Legislating for Life After Dobbs

Legislating for Life After Dobbs

The first Respect Life Month after the overruling of Roe v. Wade by the case of Dobbs v. Jackson Women’s Health is an opportunity to consider abortion access and regulation in a post-Roe world. It presents a challenge to both think clearly about the form (and limits) of pro-life legislation and understand that (at least temporary) legislative compromise will be a necessary reality. Most importantly, this is the time for us to consider what the real goal is. We must understand that the objective is not to pass legislation over the objections of opponents, but rather to be a witness to the Gospel of Life so that opponents become allies. To be sure, law is a teacher; but Christian witness is a greater one. The struggle to protect unborn life begins in the hearts of people, not in the wells of legislative assemblies. Disciples will not be made by laws protecting unborn life, but such laws will be less needed and more likely when disciples are made.


THE LIMITS OF DOBBS

Nonetheless, we can and ought to work now to protect unborn life, within the constraints of a democratic polity. For nearly 50 years, Roe strictly inhibited individual state legislatures from passing laws to limit and regulate abortion. Roe was irrelevant for many states: those in which the law already provided broad, liberal access to abortion or which passed legislation after Roe that provided similar approval. Before Roe, no one argued that the U.S. Constitution prohibited abortion, and many states legislated accordingly. Dobbs is also irrelevant, at least for purposes of their current legislative and regulatory schemes. Despite much of the overwrought and often disingenuous reaction to it, the Dobbs decision does not proscribe or even inhibit abortion access. It merely holds that the Constitution does not prohibit states from regulating abortion.

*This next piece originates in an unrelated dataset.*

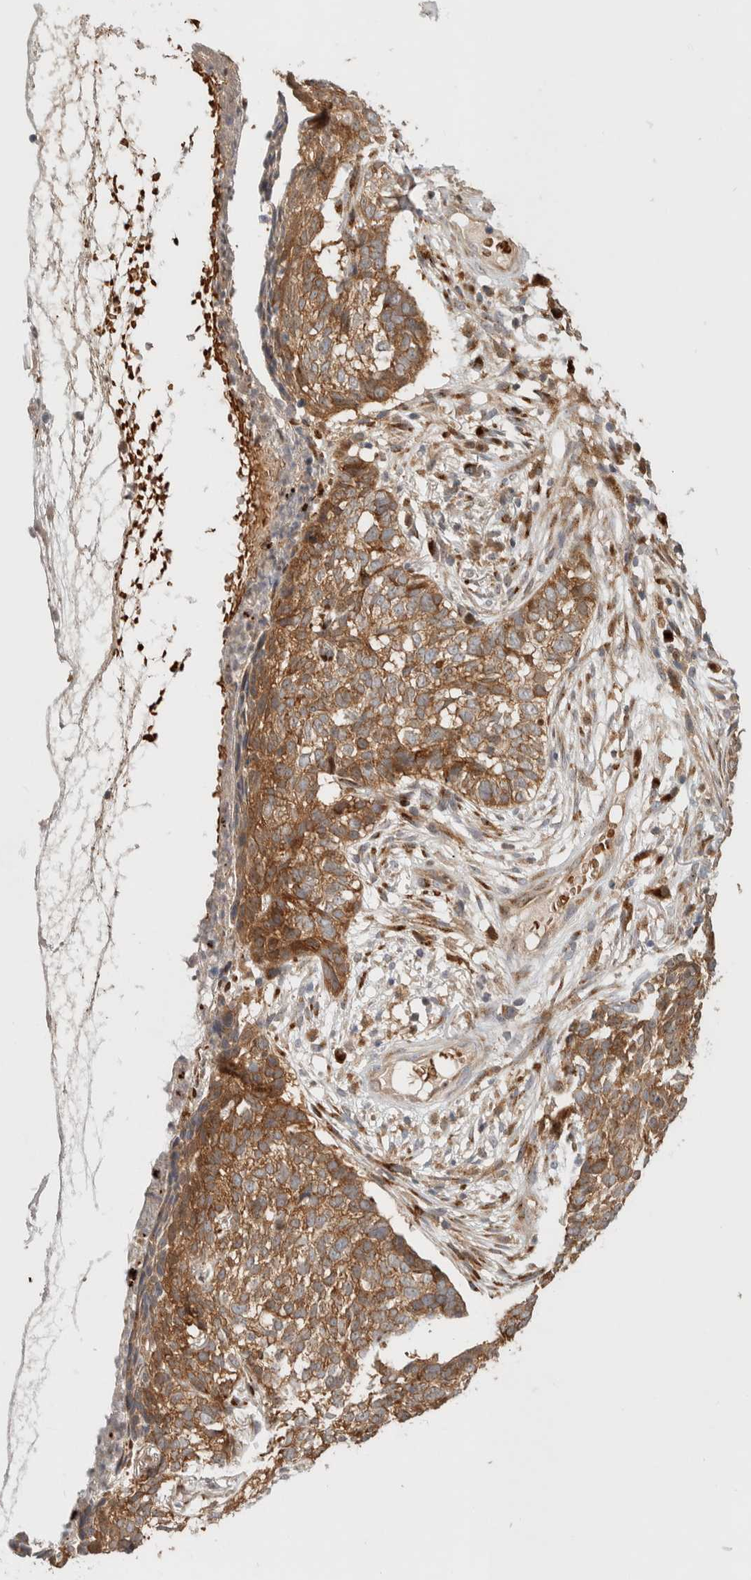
{"staining": {"intensity": "moderate", "quantity": ">75%", "location": "cytoplasmic/membranous"}, "tissue": "skin cancer", "cell_type": "Tumor cells", "image_type": "cancer", "snomed": [{"axis": "morphology", "description": "Basal cell carcinoma"}, {"axis": "topography", "description": "Skin"}], "caption": "Basal cell carcinoma (skin) stained with DAB immunohistochemistry (IHC) shows medium levels of moderate cytoplasmic/membranous positivity in about >75% of tumor cells.", "gene": "OTUD6B", "patient": {"sex": "male", "age": 85}}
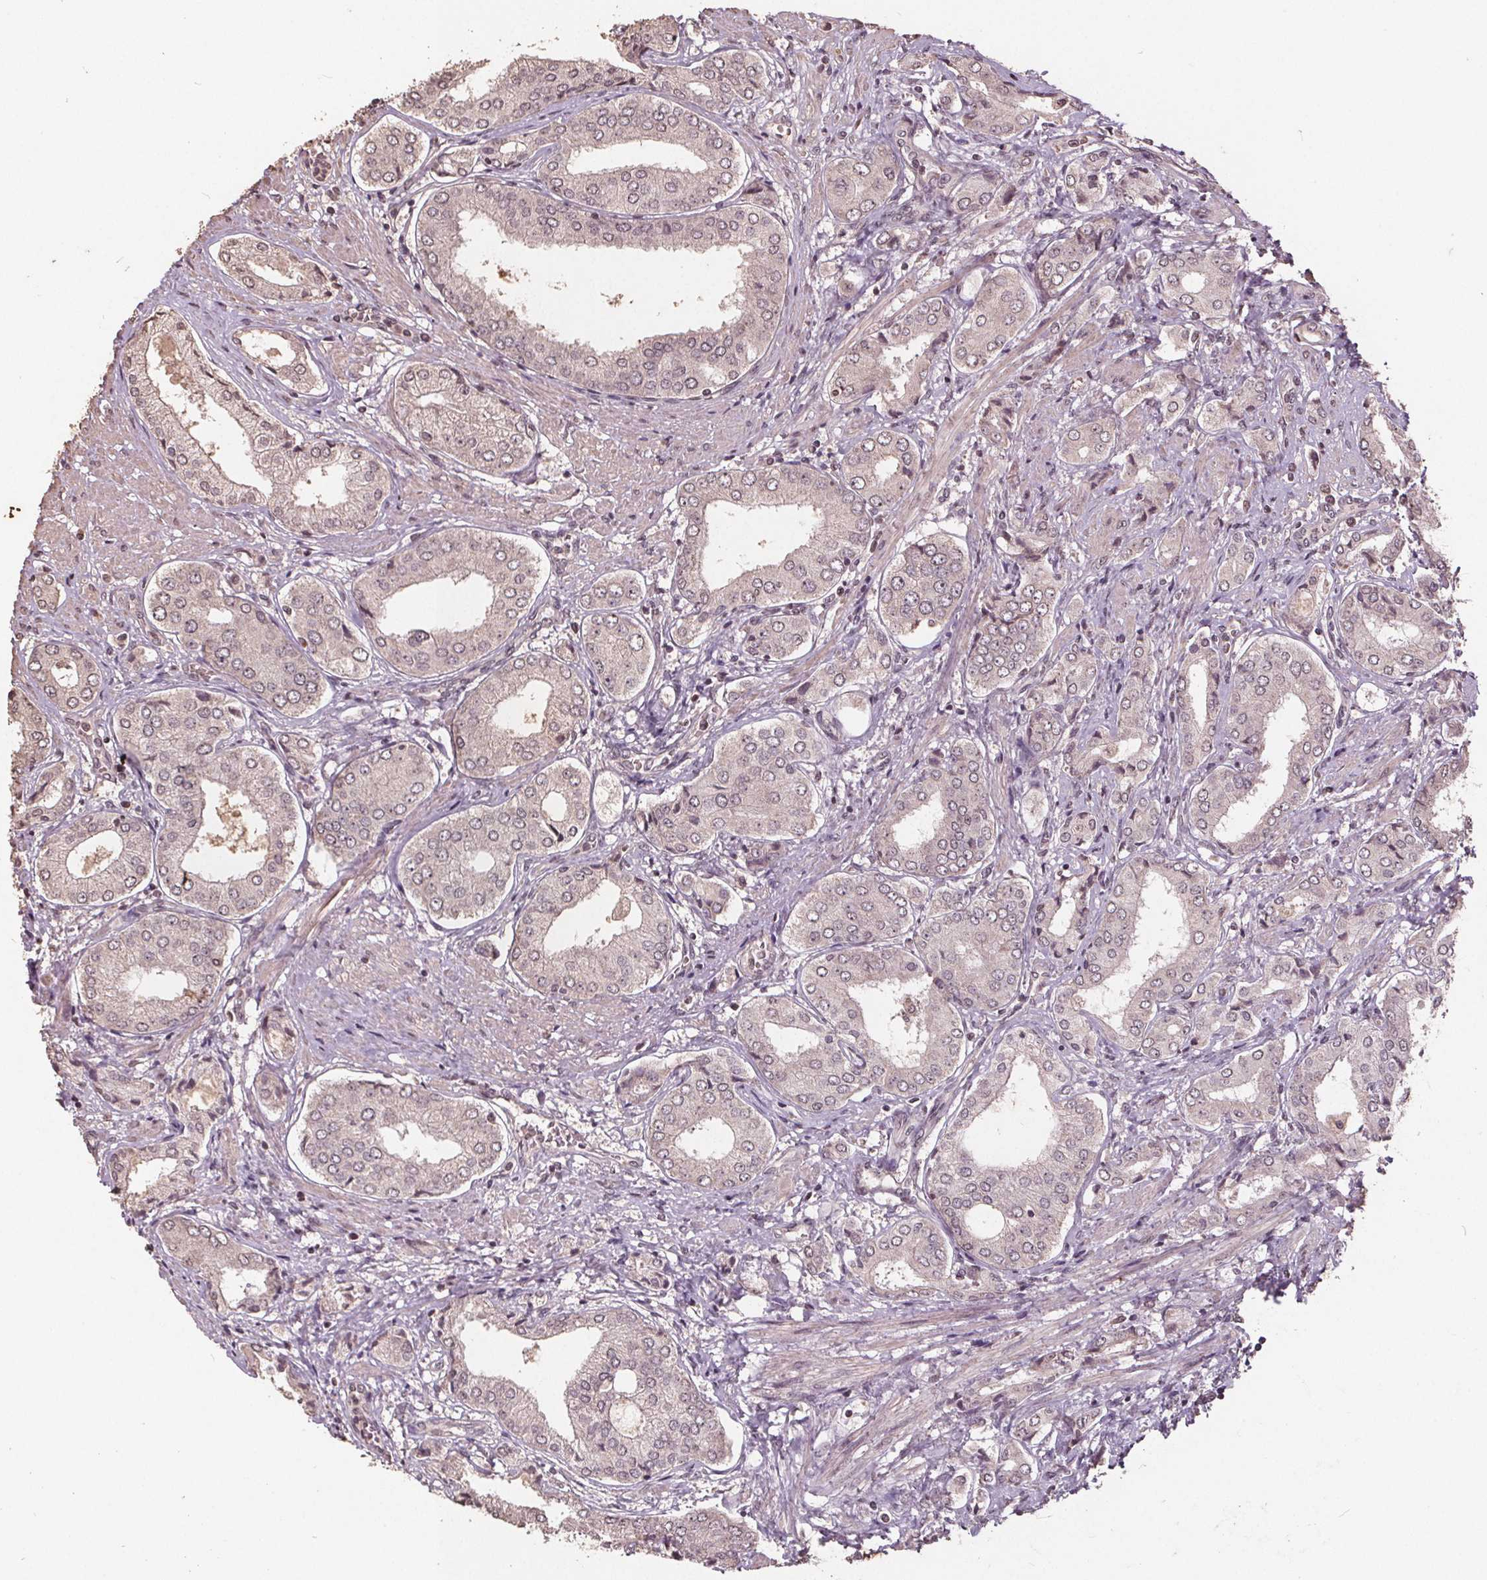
{"staining": {"intensity": "weak", "quantity": "25%-75%", "location": "cytoplasmic/membranous,nuclear"}, "tissue": "prostate cancer", "cell_type": "Tumor cells", "image_type": "cancer", "snomed": [{"axis": "morphology", "description": "Adenocarcinoma, NOS"}, {"axis": "topography", "description": "Prostate"}], "caption": "A brown stain highlights weak cytoplasmic/membranous and nuclear staining of a protein in prostate adenocarcinoma tumor cells.", "gene": "DNMT3B", "patient": {"sex": "male", "age": 63}}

The states for which Roe was (and Dobbs is) relevant are those in which the will of most citizens was (or is) to regulate access to abortion for the purpose of protecting unborn lives. While Dobbs does not prohibit abortion, it does remove restrictions that prevented states from passing legislation to do just that.


Many states, Ohio included, passed various kinds of laws that protect unborn life by prohibiting abortion in many or most instances or by heavily regulating access to abortion. And, of course, a percentage of citizens oppose such laws. Individually and through associated interest groups, pro- abortion advocates have begun to focus their efforts on states that have, or likely will, enact anti-abortion legislation. Pro- life activists have similarly begun to energize in states that allow abortion for any or no reason, up to full term. These competing interests comprise the new struggle in the U.S. over abortion access and regulation. Unfortunately, this struggle is highly affected by ignorance and misinformation about actual and proposed abortion legislation, as well as the Catholic position on some hard cases.


CLARIFYING ECTOPIC PREGNANCY

A prominent example of this is ectopic pregnancies, which have had a disproportionate focus since Dobbs’ passage. An ectopic pregnancy occurs when an embryo implants somewhere other than the wall of the uterus, most often in a fallopian tube. Ectopic pregnancies are always fatal for the developing child and can be very dangerous for the mother’s health. If it does not result in spontaneous miscarriage (called “expectant therapy”), an ectopic pregnancy must be treated by a physician, which always results in the death of the child in the embryonic stage.


While every case is tragic, ectopic pregnancies account for less than two percent of all pregnancies. About 90% of these resolve naturally, and 10% require medical intervention. This means that about .2% (two-tenths of one-percent) of all pregnancies result in ectopic pregnancies requiring medical intervention.


To go by pro-abortion rhetoric, one would think every abortion results from an ectopic pregnancy and every state regulating abortion prohibits medical care for these pregnancies. The truth is exactly opposite. Every state that passed laws regulating abortion permits such treatment, with full understanding that it always ends the embryonic child’s life. Prohibition laws either exclude such treatment from the definition of abortion or make an exception for termination of ectopic pregnancies. Performed through a common method and with the proper intentions, such treatment is in accord with Catholic moral theology.


So why all the emphasis on ectopic pregnancy? Simply put, to confuse, misinform, and obfuscate. The overwhelming number of abortions in the U.S. (upward to 98%) have nothing to do with an abnormal pregnancy or the health of the mother. This does not mean that the other pregnancies are not stressful for the mother and her family. Nor does it mean that all of these abortions are sought casually or without sincere moral struggle by the pregnant mother. We must respond to this with great compassion, care, and understanding.


In the context of legislative proposals and advocacy, we must also not allow perfect to be the enemy of good. In maintaining moral objection to abortion even in tragic cases, such as rape or incest, we must expect that democratic compromise will often require exceptions for these cases. We may have to tolerate such legislation, while advocating laws that are more thoroughly consistent with the dignity of unborn life. And, of course, we must maintain our consistent witness to the Gospel of Life even in these tragic cases. This is the path of conversion, not legislative victories.


Dr. Kenneth Craycraft is an attorney and the James J. Gardner Family Chair of Moral Theology at Mount St. Mary’s Seminary & School of Theology.